TW
0

The biggest eyebrow-raising surprise in Wednesday's front page splash that lifted the lid on the true extent of the freefall in Magaluf bar takings this year .....is that the bar owners are surprised!

 

With the Pound buying more Euros than ever before (£1 trousers you a whopping 1.40EUR as I write); the Greek financial crisis; cheaper air fares; Tunisian terrorism; no World Cup distractions; and a summer weather washout in the UK - and I could go on - this shouldawouldacoulda been a season that posted a 20% rise in turnover with the right strategy. Not a jaw-dropping plummet of that magnitude. (And it could get worse)

 

But the resort, now in July as quiet as a proverbial church mouse (despite increasingly-desperate appeals on twitter to ignore the media lies and that it remains the biggest party resort in the world) only has itself to blame.

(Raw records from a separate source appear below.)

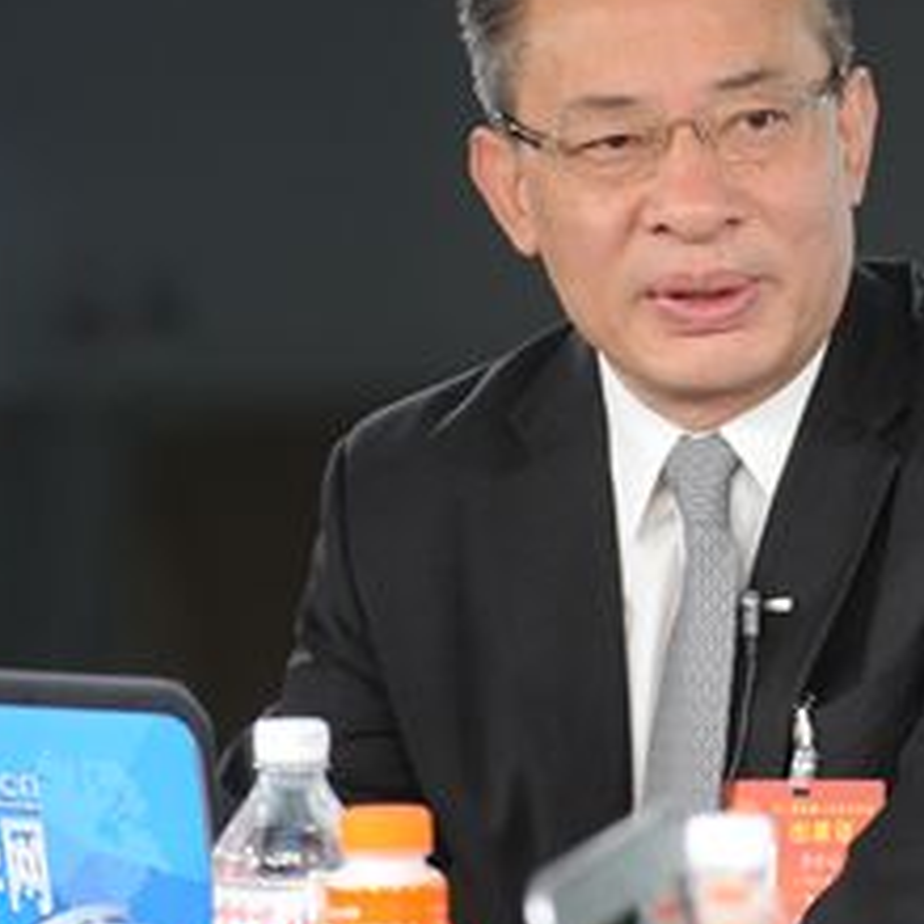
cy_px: 466
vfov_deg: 6.4
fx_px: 8244
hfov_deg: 6.4
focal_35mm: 273
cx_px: 962
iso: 800
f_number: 2.8
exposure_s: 1/250
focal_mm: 110
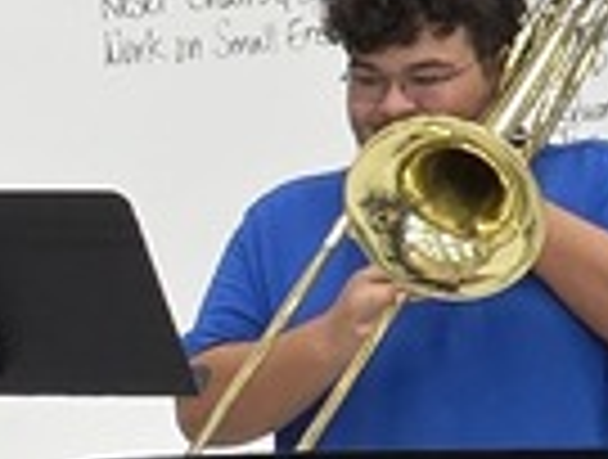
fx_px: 9193
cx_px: -1126
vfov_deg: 2.9
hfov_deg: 3.7
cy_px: 711
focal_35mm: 522
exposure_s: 1/120
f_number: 2.4
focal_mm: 7.9
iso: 320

The only benefit to the idea mooted earlier this year to fly over English police officers to the resort would be to swell the hotel occupancy levels.

 

As England's schools prepare to down textbooks for the big summer holidays, Magaluf hotels are already being filled with Italian tourists - traditionally the end-of-the season holidaymakers who descend on Majorca only when the English "invasion" is over. And with less spending power. Many fear that they are already here is a signal that the hotels have pressed the panic button - despite their own sexed-up occupancy levels giving a different picture to the desperate fire sale prices you can get on the web with savings in many hotels 71% off the rack rate.

 

With breathtaking naivety, too many of the now bleating bar owners believed the hype amid the lurid worldwide headlines they were happy to create and promote last year - in the misguided belief that all publicity is good publicity. It isn't. Far from it. They thought they were using the media when, surprise surprise, the media were using them. There are very few women here this year on the back of those headlines - and, as sure as eggs are eggs, this will mean there will be fewer men around next year. The fact that UK national journalists, all set to bed down here over the summer, have already packed their bags and left says it all - Job done. The party is over for Magaluf. Its final full stop beckons.

 

And as the death knell for the resort sounds louder and louder as a result of the some of the bar owners' short-sightedness, they may be better served to remember another adage that was drilled into me by a man I regard as the doyen of media handling - "Silence is your friend, gabble is your enemy". 

 

The last 12 months scream enough material for a masterclass in PR disasters, and - in the words of Basil Fawlty - a Mastermind subject in "Stating The Bleeding Obvious".